## 抽出テキスト:
###
一般社団法人 日本医療情報学会

[4-F-3-04] 日本における遠隔ICU普及のための道程

*橋本 悟1 (1. NPO法人集中治療コラボレーションネットワーク)

Tele-ICU, Critically ill patients, work-style reform

2020年に発生したCOVID-19によるパンデミックはそれまでの医療の常識を覆し、その結果さまざまな変革をもたらした。この間、医療資源の乏しい施設を支援する遠隔ICUの機能についても一時的措置ではあるが厚労省も認めることとなった。日本集中治療医学会では諸外国の動向も鑑み、遠隔医療学会はじめ関係学会の協力を要請しこの分野での普及を目指すこととなった。
###
## 演習データ:

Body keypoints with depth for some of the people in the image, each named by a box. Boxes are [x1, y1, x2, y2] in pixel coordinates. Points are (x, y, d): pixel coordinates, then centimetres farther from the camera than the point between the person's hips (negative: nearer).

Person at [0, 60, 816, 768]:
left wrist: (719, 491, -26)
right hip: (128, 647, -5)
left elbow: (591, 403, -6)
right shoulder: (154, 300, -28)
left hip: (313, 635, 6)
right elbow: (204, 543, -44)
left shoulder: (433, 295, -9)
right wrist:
###
## 課題一覧:
1) 遠隔ICUに関する抽出テキストから、「2020年に発生したCOVI」で始まり「の普及を目指すこととなった。」までの部分を引用せよ。
2) 遠隔ICUに関する抽出テキストによると、日本集中治療医学会が関係学会の筆頭として協力を要請したのはどの学会か。

## 解答一覧:
1)
2020年に発生したCOVID-19によるパンデミックはそれまでの医療の常識を覆し、その結果さまざまな変革をもたらした。この間、医療資源の乏しい施設を支援する遠隔ICUの機能についても一時的措置ではあるが厚労省も認めることとなった。日本集中治療医学会では諸外国の動向も鑑み、遠隔医療学会はじめ関係学会の協力を要請しこの分野での普及を目指すこととなった。

2) 遠隔医療学会